SEABOARD – If you passed by the Seaboard Lion’s Club on Thursday morning, you might have heard the sounds of pigs squealing, goats bleating, and children laughing.
Fourth grade students from Gaston Elementary, Willis Hare Elementary, and Northeast Academy got some hands-on experience here on Apr. 11. The eager students participated in “Farm Fun Day” which was sponsored by Northampton County Cooperative Extension.
“We try to do it once a year for all the fourth graders in the county,” said extension agent Beth Burchell. “It gives them an idea about agriculture and what goes on. Agriculture is the number one economic driver in our county.”
“I think a lot of kids don’t understand that it takes a lot of hard work and dedication for farmers to produce food and fiber that feed and clothe them,” she continued.

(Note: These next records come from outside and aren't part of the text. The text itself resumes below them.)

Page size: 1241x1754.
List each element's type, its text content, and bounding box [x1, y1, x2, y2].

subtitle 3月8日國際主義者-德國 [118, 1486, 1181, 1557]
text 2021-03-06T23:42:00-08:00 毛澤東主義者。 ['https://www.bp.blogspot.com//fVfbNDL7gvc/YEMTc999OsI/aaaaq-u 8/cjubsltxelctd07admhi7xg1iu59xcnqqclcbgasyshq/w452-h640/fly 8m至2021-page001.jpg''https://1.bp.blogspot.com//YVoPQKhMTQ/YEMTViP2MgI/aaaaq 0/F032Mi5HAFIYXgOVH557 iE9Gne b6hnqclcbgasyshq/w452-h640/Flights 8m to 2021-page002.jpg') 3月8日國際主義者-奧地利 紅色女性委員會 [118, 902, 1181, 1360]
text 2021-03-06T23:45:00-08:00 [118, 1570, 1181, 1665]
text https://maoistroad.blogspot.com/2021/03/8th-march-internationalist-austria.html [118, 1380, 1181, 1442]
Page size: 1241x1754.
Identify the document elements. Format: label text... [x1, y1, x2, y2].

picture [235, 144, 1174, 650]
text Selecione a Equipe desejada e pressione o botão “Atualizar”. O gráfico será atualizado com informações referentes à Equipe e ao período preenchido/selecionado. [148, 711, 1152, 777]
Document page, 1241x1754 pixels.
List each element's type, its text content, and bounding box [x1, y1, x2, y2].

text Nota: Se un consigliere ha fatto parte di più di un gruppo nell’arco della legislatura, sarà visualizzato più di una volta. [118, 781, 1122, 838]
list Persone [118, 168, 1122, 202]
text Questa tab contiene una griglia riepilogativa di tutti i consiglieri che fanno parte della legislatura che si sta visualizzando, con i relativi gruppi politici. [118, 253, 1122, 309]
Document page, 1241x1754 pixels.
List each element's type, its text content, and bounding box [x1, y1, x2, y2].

In small groups, the students took turns visiting seven different stations showcasing different aspects of agriculture. These stations included crops, tractors, goats, pigs, sheep, bees, and poultry. Most presentations were done by staff from the Cooperative Extension office, but they were also joined by Jason Baldwin from Smithfield Hog Production and Wendy Byrum from Faintin Acre Farm.
Baldwin brought two young pigs that students were allowed to carefully touch and hold. He answered a variety of their questions such as why pigs like to roll in the mud.
“I think because it feels good on their skin,” he responded, explaining it helps them cool off on hot days.
Over at Byrum’s goat display, the students were all amused by hearing the goats make noise. Though Byrum said the goats she brought were shy, a few lucky students were able to pet them.
Burchell, whose specialty is livestock, conducted her presentation with a sheep named “Popcorn.” After asking questions, students learned interesting facts like how sheep come in different colors and their meat tastes like what they eat. Burchell reassured a few wary students that sheep aren’t scary, and she allowed them to feed a few apple slices to Popcorn.
Sara Villwock and Ann Lawrence, who are in charge of the county’s 4-H program, taught students all about chickens at the poultry station. Among the new facts they acquired was that chickens used for meat production are called “broilers” and ones producing eggs are “layers.” They also discussed the differences between healthy and unhealthy chickens. Afterwards, the students took turns gently holding baby chicks.
Horticulture agent Victoria Neff didn’t have any live creatures on hand for her presentation about bees, but she did pass around beekeeping gear for students to try on. The discussion included the different types of honeybees—queen, worker, and drone—and what roles they play in the hive as well as why bees are important to plants.
Neff also explained the process bees use to make honey, which involves collecting pollen, eating it, and then spitting it back out.
“So honey is basically bee vomit,” she said with a laugh, much to the amusement and horror of the students listening.
Over at the tractor station, the children had a chance to view large pieces of farm equipment in person. Anass Banna, who was joined by Billy Barrow from the Bertie County Extension Office, showed everyone the ins and outs of the tractors which were on display courtesy of Gay Implement in Seaboard. They talked about things like tires and GPS systems as well as all the different ways farmers can use tractors in their work. Many students were eager to climb into the cab of the tractor and enjoy the view from up there.
Northampton Cooperative Extension Director Craig Ellison was in charge of the crop presentation. He passed around a handful of cotton, peanuts, and soybeans along with a few corn cobs for students to actually feel with their fingers. The children were surprised to learn that both peanuts and soybeans are legumes, which means they pull nitrogen out of the soil to grow. They also learned that the rows of corn on a corn cob are always an even number; tobacco can be used to make perfume; and soybeans can be used to make crayons.
Ellison said afterwards he thought the students enjoyed getting hands-on experience at the event, and he hoped they left with a better understanding of the agriculture happening right in their own county.
“The more you get to interact with what you’re trying to learn, the more it sticks,” he said.